> [Dataset entries]
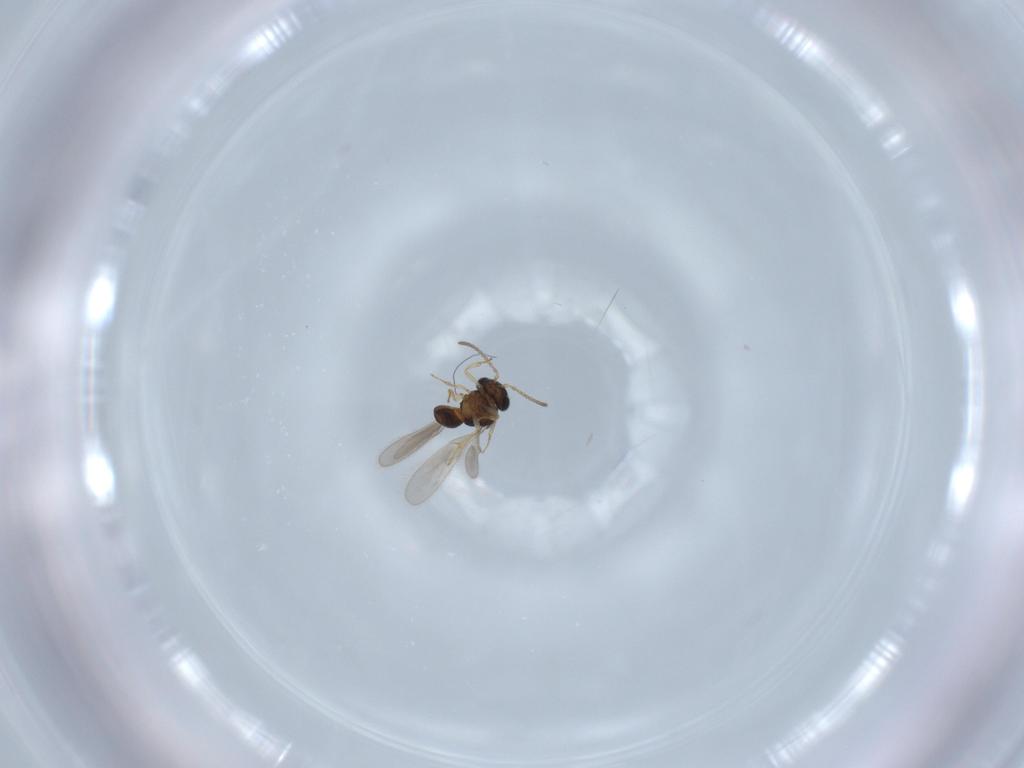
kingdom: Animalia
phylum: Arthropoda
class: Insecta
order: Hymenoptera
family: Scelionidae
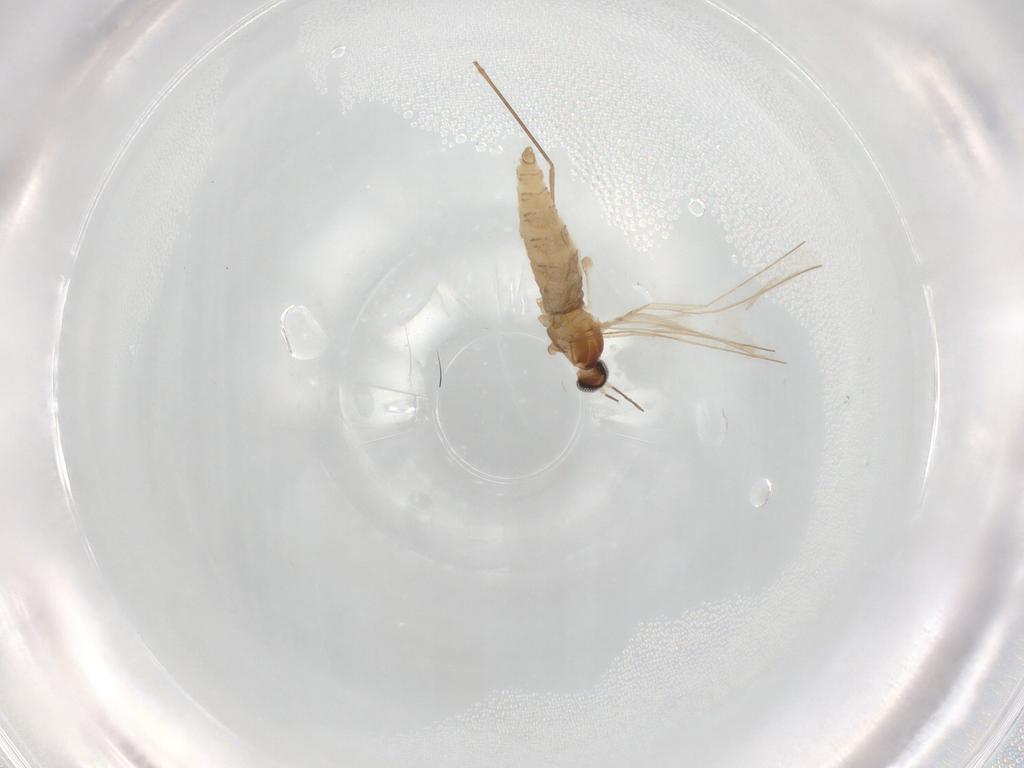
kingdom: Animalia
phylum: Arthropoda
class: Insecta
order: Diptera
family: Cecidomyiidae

...

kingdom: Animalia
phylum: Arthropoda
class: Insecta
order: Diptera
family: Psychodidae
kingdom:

> [Your task]
Write out everything from the line containing "order: Hymenoptera" down to the line containing "family: Cecidomyiidae" again, replacing "phylum" with "division" and leaving all else unchanged. Omit the pictures from your answer.

> [Answer to this problem]
order: Hymenoptera
family: Scelionidae
kingdom: Animalia
division: Arthropoda
class: Insecta
order: Diptera
family: Cecidomyiidae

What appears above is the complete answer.